Tak lama, seorang pembeli duduk di sebelah saya. Memesan setengah piring nasi, perkedel, oseng rebon, dan semangkuk soto ayam.
Pilihan bijak. Dengan porsi tersebut, mestinya konsumen tersebut bisa menghabiskan hidangan dipesan. Harusnya!
Setelah membayar makanan, ia beranjak. Sementara, saya masih menunggu kabar dari pembuat kacamata.
Tengok ke sebelah, makanan masih tersisa. Mangkuk tinggal kuah, tapi pada piring masih ada banyak nasi berikut lauknya. Hidangan tersisa!

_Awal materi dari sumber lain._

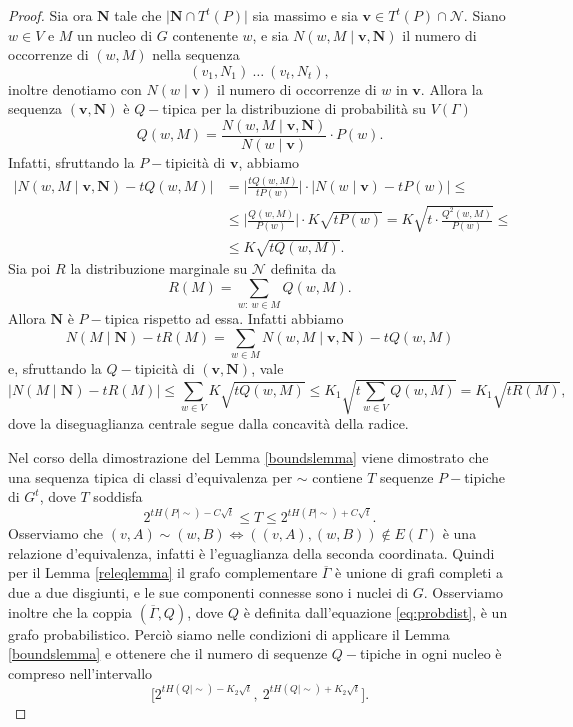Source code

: \begin{proof}
	Sia ora \(\mathbf{N}\) tale che \(\big\vert \mathbf{N}\cap T^t(P) \big\vert\) sia massimo e sia \(\mathbf{v}\in T^t(P)\cap \mathcal{N}\). Siano \(w\in V\) e \(M\) un nucleo di \(G\) contenente \(w\), e sia \(N(w,M\mid \mathbf{v}, \mathbf{N})\) il numero di occorrenze di \((w,M)\) nella sequenza
	\[(v_1, N_1)\ \dots\ (v_t, N_t),\]
	inoltre denotiamo con \(N(w\mid \mathbf{v})\) il numero di occorrenze di \(w\) in \(\mathbf{v}\). Allora la sequenza \((\mathbf{v}, \mathbf{N})\) è \(Q-\)tipica per la distribuzione di probabilità su \(V(\Gamma)\) 
	\begin{equation}
		\label{eq:probdist} Q(w,M)=\frac{N(w,M\mid \mathbf{v}, \mathbf{N})}{N(w\mid \mathbf{v})}\cdot P(w). 
	\end{equation}
	Infatti, sfruttando la \(P-\)tipicità di \(\mathbf{v}\), abbiamo 
	\begin{align}
		\big\vert N(w,M\mid \mathbf{v}, \mathbf{N}) - tQ(w,M)\big\vert &= \bigg\vert \frac{tQ(w,M)}{tP(w)}\bigg\vert \cdot \big\vert N(w\mid \mathbf{v}) - tP(w)\big\vert \le \nonumber \\
		&\le \bigg\vert \frac{Q(w,M)}{P(w)}\bigg\vert \cdot K\sqrt{tP(w)} = K\sqrt{t\cdot\frac{Q^{2}(w,M)}{P(w)}} \le \nonumber \\
		&\le K\sqrt{tQ(w,M)}. \nonumber 
	\end{align}
	Sia poi \(R\) la distribuzione marginale su \(\mathcal{N}\) definita da
	\[R(M)=\sum_{w:\ w\in M} Q(w,M).\]
	Allora \(\mathbf{N}\) è \(P-\)tipica rispetto ad essa. Infatti abbiamo
	\[N(M\mid \mathbf{N})-tR(M)=\sum_{w\in M} N(w,M\mid \mathbf{v},\mathbf{N})-tQ(w,M)\]
	e, sfruttando la \(Q-\)tipicità di \((\mathbf{v}, \mathbf{N})\), vale
	\[\big\vert N(M\mid \mathbf{N})-tR(M) \big\vert\le \sum_{w\in V} K\sqrt{tQ(w,M)}\le K_{1}\sqrt{t\sum_{w\in V} Q(w,M)}=K_{1}\sqrt{tR(M)},\]
	dove la diseguaglianza centrale segue dalla concavità della radice.
	
	Nel corso della dimostrazione del Lemma \ref{boundslemma} viene dimostrato che una sequenza tipica di classi d'equivalenza per \(\sim\) contiene \(T\) sequenze \(P-\)tipiche di \(G^t\), dove \(T\) soddisfa
	\[2^{tH(P\mid\sim)-C\sqrt{t}}\le T\le 2^{tH(P\mid\sim)+C\sqrt{t}}.\]
	Osserviamo che \((v,A)\sim (w,B) \iff ((v,A),(w,B))\not\in E(\Gamma)\) è una relazione d'equivalenza, infatti è l'eguaglianza della seconda coordinata. Quindi per il Lemma \ref{releqlemma} il grafo complementare \(\overline{\Gamma}\) è unione di grafi completi a due a due disgiunti, e le sue componenti connesse sono i nuclei di \(G\). Osserviamo inoltre che la coppia \((\overline{\Gamma}, Q)\), dove \(Q\) è definita dall'equazione \eqref{eq:probdist}, è un grafo probabilistico. Perciò siamo nelle condizioni di applicare il Lemma \ref{boundslemma} e ottenere che il numero di sequenze \(Q-\)tipiche in ogni nucleo è compreso nell'intervallo 
	\begin{equation}
		\label{eq:bounds} \Big[2^{tH(Q\mid\sim)-K_{2}\sqrt{t}},\ 2^{tH(Q\mid\sim)+K_{2}\sqrt{t}}\Big]. 
	\end{equation}
	

\end{proof}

Meski bukan pemandangan langka, tidak menghabiskan makanan layak konsumsi merupakan hal menyedihkan. Kalau MBG yang tidak layak konsumsi sebab basi, patutlah tidak dimakan.
Pemborosan makanan mungkin terjadi di tempat makan, ruang hajatan, supermarket, bahkan di rumah. Makanan terbuang terjadi karena beragam alasan, kurangnya kesadaran hingga kebiasaaan berlebihan mengambil makanan dan tidak mengabiskannya.
Sebab lainnya, kurang cermat memantau tanggal kedaluwarsa produk makanan sehingga menjadi terbuang.
Saya menyoroti kebiasan buruk menyisakan makanan. Mereka merasa, menghabiskan makan  akan dianggap rakus. Itu alasan yang terlalu kekanak-kanakan.
Bagi saya, hanya ada dua macam rasa makanan: enak dan enak sekali. Maka, setiap ..., sekali lagi ..., setiap hidangan tersaji saya menikmatinya hingga butir nasi dan tetes kuah terakhir.
Takada sisa! Kecuali sendok, piring, dan mangkuk yang sangat keras bila dikunyah.